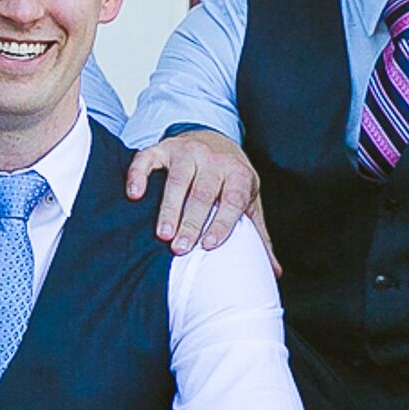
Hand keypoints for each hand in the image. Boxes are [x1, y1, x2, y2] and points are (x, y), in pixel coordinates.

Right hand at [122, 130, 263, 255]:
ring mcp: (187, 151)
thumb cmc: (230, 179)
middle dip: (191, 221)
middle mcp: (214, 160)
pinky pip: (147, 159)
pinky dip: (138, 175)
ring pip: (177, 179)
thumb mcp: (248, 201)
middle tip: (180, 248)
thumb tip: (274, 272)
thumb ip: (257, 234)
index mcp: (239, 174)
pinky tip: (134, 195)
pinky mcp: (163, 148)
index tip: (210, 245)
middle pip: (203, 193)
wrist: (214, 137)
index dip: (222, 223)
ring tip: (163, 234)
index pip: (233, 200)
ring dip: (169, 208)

EXERCISE INSTRUCTIONS ▸
Return the complete data unchanged and include none of the pictures.

WRITTEN SOLUTION ▸
Hand keypoints for each hand in the image. Boxes are [x1, y1, x2, y2] and points are (x, y), in pixel coordinates.

Right hand at [122, 130, 263, 255]:
ring mcp: (187, 151)
thumb cmc: (230, 179)
middle dip: (191, 221)
middle mcp: (214, 160)
pinky pip: (147, 159)
pinky dip: (138, 175)
ring pip: (177, 179)
thumb mcp: (248, 201)
middle tip: (180, 248)
thumb tip: (274, 272)
thumb ip: (257, 234)
index mcp: (239, 174)
pinky tip: (134, 195)
pinky mcp: (163, 148)
index tip: (210, 245)
middle pip: (203, 193)
wrist: (214, 137)
index dip: (222, 223)
ring tip: (163, 234)
index pip: (233, 200)
ring dip: (169, 208)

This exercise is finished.